The Island, and the Natural State

I’m living and working on an island off the gulf coast of Florida, unconnected to land by even a bridge.


We come here in January when it can be stormy and cold, very raw, and hardly anyone else is here.


There’s electricity and water on this laid back beach house with few amenities, and minimal cell coverage.  There’s nothing for sale on the island, not even a cup of coffee.

It takes a lot to get settled into this small home on stilts, bringing by boat 3 dogs and enough groceries and batteries and jackets and books and painting supplies to last a few weeks.

Our beloved goddaughter is always our only visitor, and stays for a week.  We celebrate our twin birthdays, fish, read tarot cards, explore matters of the heart, and all things creative.


When she leaves, I get very quiet.  It’s an island retreat.

I’ve set up a studio in the sand under this house-on-stilts, a table made from stray wood planks, a water hose and a clothesline set up to hang wet canvases.

I’m rereading Anne Morrow Lindberg’s book “A Gift from the Sea”, published in 1955, written when she lived alone on a very primitive island off the Florida coast for two weeks, leaving her husband and five children at home. She writes:  “How wonderful are islands!…. an island from the world and the world’s life….The past and the future are cut off; only the present remains. Existence in the present gives island living an extreme vividness and purity. One lives like a child or a saint in the immediacy of here and now. Every day, every act, is an island, washed by time and space, and has an island’s completion.”

Photo credit:  EJ Rost

I’m keenly interested right now in what I’d call the natural state, sometimes called a state of grace, which is nurtured by being on this island.  I’m giving my all to peel away the layers that allow this to be seen, felt, lived.  Not some ethereal idea of grace, but actually moving through one’s world with ease, something from deep inside.  I realized early on that it’s vital for my work as a painter, but what’s experienced from living in this state goes far beyond that.  This is a decades long focus, but recently I’ve been laser focused on it.  It feels urgent.

This idea of a state of grace showed up in Lindberg’s book last night, as she writes of her wish to fulfill her obligations:  “But I want first of all—in fact, as an end to these other desires—to be at peace with myself. I want a singleness of eye, a purity of intention, a central core to my life that will enable me to carry out these obligations and activities as well as I can. I want, in fact—to borrow from the language of the saints—to live “in grace” as much of the time as possible. I am not using this term in a strictly theological sense. By grace I mean an inner harmony, essentially spiritual, which can be translated into outward harmony. I am seeking perhaps what Socrates asked for in the prayer from the Phaedrus when he said, “May the outward and inward man be at one.” I would like to achieve a state of inner spiritual grace from which I could function and give as I was meant to in the eye of God.”.

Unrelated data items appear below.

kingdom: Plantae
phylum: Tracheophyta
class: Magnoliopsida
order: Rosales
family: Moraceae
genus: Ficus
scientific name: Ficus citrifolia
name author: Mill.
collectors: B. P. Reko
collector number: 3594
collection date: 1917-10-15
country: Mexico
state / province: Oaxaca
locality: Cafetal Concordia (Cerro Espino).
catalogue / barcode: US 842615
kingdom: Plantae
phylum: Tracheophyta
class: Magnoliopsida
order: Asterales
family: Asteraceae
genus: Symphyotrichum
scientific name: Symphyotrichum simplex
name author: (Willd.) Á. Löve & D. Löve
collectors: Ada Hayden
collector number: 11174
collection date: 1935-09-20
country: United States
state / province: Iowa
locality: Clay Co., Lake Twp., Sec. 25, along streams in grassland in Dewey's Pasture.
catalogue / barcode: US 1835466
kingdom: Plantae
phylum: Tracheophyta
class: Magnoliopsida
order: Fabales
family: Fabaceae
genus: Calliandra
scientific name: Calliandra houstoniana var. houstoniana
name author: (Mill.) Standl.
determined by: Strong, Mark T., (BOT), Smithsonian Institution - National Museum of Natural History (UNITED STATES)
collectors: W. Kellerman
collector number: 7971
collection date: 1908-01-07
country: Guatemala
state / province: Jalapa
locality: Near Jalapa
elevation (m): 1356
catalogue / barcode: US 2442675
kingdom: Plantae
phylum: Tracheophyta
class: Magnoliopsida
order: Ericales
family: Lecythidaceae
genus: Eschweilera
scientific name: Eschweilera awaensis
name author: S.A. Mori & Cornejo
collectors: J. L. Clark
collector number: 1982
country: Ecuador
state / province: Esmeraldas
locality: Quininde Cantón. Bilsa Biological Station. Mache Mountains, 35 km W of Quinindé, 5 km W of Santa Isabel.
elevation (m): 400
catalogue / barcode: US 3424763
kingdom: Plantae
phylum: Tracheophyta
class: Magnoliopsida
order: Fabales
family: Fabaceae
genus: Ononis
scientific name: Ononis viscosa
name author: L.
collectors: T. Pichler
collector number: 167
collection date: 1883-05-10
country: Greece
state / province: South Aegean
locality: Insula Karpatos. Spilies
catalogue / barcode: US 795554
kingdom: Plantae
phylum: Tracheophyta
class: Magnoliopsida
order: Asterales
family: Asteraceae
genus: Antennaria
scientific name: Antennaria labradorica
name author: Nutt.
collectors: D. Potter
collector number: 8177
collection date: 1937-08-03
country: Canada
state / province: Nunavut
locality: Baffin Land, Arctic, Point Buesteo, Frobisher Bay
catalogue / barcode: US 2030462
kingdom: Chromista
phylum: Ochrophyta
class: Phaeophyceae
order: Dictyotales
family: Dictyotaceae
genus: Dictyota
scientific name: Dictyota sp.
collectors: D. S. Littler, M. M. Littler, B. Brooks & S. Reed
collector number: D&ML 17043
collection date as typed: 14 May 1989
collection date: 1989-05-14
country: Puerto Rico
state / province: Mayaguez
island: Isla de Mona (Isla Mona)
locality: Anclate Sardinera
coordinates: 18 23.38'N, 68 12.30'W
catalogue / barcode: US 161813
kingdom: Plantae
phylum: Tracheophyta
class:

There’s nothing new in her words, many have written about this, but right now I feel this deeply.  Isn’t this what we all long for?

For me, it takes a long time on this island to settle into what Lindberg is describing. I tend to work very hard through the year, obsessively, both mentally and physically. I can run myself to complete exhaustion, with nothing left to offer.  This happened in 2018, and by the end of the year, my well was dry.   When I got here this year, the marionette strings that animate me through the year, are still pulling arms legs and mind.  It’s stunning to see how contracted and incessant my inner world shows itself to be, and what a stark contrast to living on this quiet island that has little else on it but sea, sand and birds.


But now, and at last, the surf is taking me, through sound and osmosis.  It’s allowing me to join a different pace, tune in to the wind, the pelicans, the never-ending crashing of waves, the sand that settles into everything, the brilliant evening sky that glows for an entire hour after sunset.  From this calm and conscious place in one’s being, is the very richest place to create, to work, coming from pure source.

From this place, expression simply happens, as Lindberg describes “….and give as I was meant to in the eye of God.”. The hand picks up a pencil, or a camera, or a bunch of lumber from a dumpster, to assemble, draw, photograph, write.  It’s so interesting to work from this balanced place, there’s no concern or idea of error.  What is beautiful remains, what is awkward is simply smoothed into another shape, or obscured by a wash, easy as a river flows, with no burden of right or wrong.

I’ve slowed this movie down to see the sea’s movement.


Certainly all of us know what it’s like to solve creative problems from this open, expansive state of grace.  Not just those of us involved with the arts, but most everyone who is putting together a project, developing plans or solving problems with a customer, a child, a loved one, have experienced this ease of creative movement when in a state of grace.

This long time spent here allows the well to fill up, entirely, and nourishes my work/me through the year.  At last, my mind and body settle, not moving from one activity to the next, not anxiously needing to paint, to express, not trying to be productive, but to live and breathe and if it’s offered, to paint.